Document text:
Feature Extraction and Image Analysis with the Applications to Print Quality Assessment, Streak Detection, and Pedestrian Detection

Xing Liu, Purdue University

Abstract

Feature extraction is the main driving force behind the advancement of the image processing techniques in fields such as image quality assessment, object detection, and object recognition. In this work, we perform a comprehensive and in-depth study on feature extraction for the following applications: image macro-uniformity assessment, 2.5D printing quality assessment, streak defect detection, and pedestrian detection. Firstly, a set of multi-scale wavelet-based features is proposed, and a quality predictor is trained to predict the perceived macro-uniformity. Secondly, the 2.5D printing quality is characterized by a set of merits that focus on the surface structure. Thirdly, a set of features is proposed to describe the streaks, based on which two detectors are developed: the first one uses Support Vector Machine (SVM) to train a binary classifier to detect the streak; the second one adopts Hidden Markov Model (HMM) to incorporates the row dependency information within a single streak. Finally, a novel set of pixel-difference features is proposed to develop a computationally efficient feature extraction method for pedestrian detection.

Information:

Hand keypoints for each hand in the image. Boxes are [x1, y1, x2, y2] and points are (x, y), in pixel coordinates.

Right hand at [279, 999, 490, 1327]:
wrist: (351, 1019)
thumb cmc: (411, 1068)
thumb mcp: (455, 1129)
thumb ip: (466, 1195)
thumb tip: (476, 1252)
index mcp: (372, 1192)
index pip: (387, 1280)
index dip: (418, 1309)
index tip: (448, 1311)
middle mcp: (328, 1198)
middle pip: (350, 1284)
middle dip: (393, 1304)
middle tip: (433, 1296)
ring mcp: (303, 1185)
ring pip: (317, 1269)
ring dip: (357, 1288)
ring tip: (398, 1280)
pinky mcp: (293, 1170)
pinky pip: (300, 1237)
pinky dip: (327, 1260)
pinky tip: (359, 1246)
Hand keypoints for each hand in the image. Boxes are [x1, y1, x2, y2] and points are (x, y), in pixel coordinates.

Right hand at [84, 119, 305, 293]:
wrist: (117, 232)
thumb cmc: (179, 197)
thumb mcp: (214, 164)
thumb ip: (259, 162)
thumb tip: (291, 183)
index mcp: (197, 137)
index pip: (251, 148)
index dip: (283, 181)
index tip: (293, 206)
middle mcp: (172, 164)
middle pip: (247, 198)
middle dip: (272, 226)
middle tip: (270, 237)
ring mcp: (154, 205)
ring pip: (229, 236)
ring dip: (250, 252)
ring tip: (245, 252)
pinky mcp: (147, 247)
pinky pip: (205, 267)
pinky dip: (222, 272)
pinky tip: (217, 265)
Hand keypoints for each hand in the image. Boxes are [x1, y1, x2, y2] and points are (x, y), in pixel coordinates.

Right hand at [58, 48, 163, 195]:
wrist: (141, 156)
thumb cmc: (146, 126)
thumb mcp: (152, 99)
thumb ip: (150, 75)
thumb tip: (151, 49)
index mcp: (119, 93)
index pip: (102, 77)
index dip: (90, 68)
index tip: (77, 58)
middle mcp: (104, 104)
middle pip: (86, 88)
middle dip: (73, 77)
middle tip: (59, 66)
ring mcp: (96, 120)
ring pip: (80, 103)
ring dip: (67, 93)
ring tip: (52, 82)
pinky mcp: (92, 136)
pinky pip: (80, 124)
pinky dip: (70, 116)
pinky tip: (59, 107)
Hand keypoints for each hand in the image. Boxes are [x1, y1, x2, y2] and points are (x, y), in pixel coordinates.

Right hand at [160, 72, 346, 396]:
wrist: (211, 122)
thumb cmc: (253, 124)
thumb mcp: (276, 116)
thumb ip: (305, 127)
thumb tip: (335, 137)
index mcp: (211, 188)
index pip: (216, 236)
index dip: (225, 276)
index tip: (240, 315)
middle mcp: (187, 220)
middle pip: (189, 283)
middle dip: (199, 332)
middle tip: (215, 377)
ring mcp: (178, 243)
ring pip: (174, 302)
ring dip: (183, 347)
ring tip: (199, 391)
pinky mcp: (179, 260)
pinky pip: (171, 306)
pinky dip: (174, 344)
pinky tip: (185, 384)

Work task 1: List the applications that the abstract says this work studies feature extraction for.
Work task 2: According to the abstract, what information does the streak detector based on the Hidden Markov Model take into account?
Work task 3: Rewrite the abstract's paragraph beginning "Feature extraction is the main driving force" as a short list that keeps its main facts.

Task answer 1:
- Image macro-uniformity assessment
- 2.5D printing quality assessment
- Streak defect detection
- Pedestrian detection

Task answer 2: It takes into account the row dependency information within a single streak.

Task answer 3:
- Feature extraction drives advances in image processing for image quality assessment, object detection, and object recognition.
- This work studies feature extraction for four applications.
- Image macro-uniformity: multi-scale wavelet-based features are proposed, and a quality predictor is trained to predict perceived macro-uniformity.
- 2.5D printing quality: quality is characterized by a set of merits focused on surface structure.
- Streak defects: features describing streaks are proposed, and two detectors are built from them. One uses a Support Vector Machine (SVM) binary classifier, and the other uses a Hidden Markov Model (HMM) to include row dependency within a streak.
- Pedestrian detection: new pixel-difference features support a computationally efficient feature extraction method.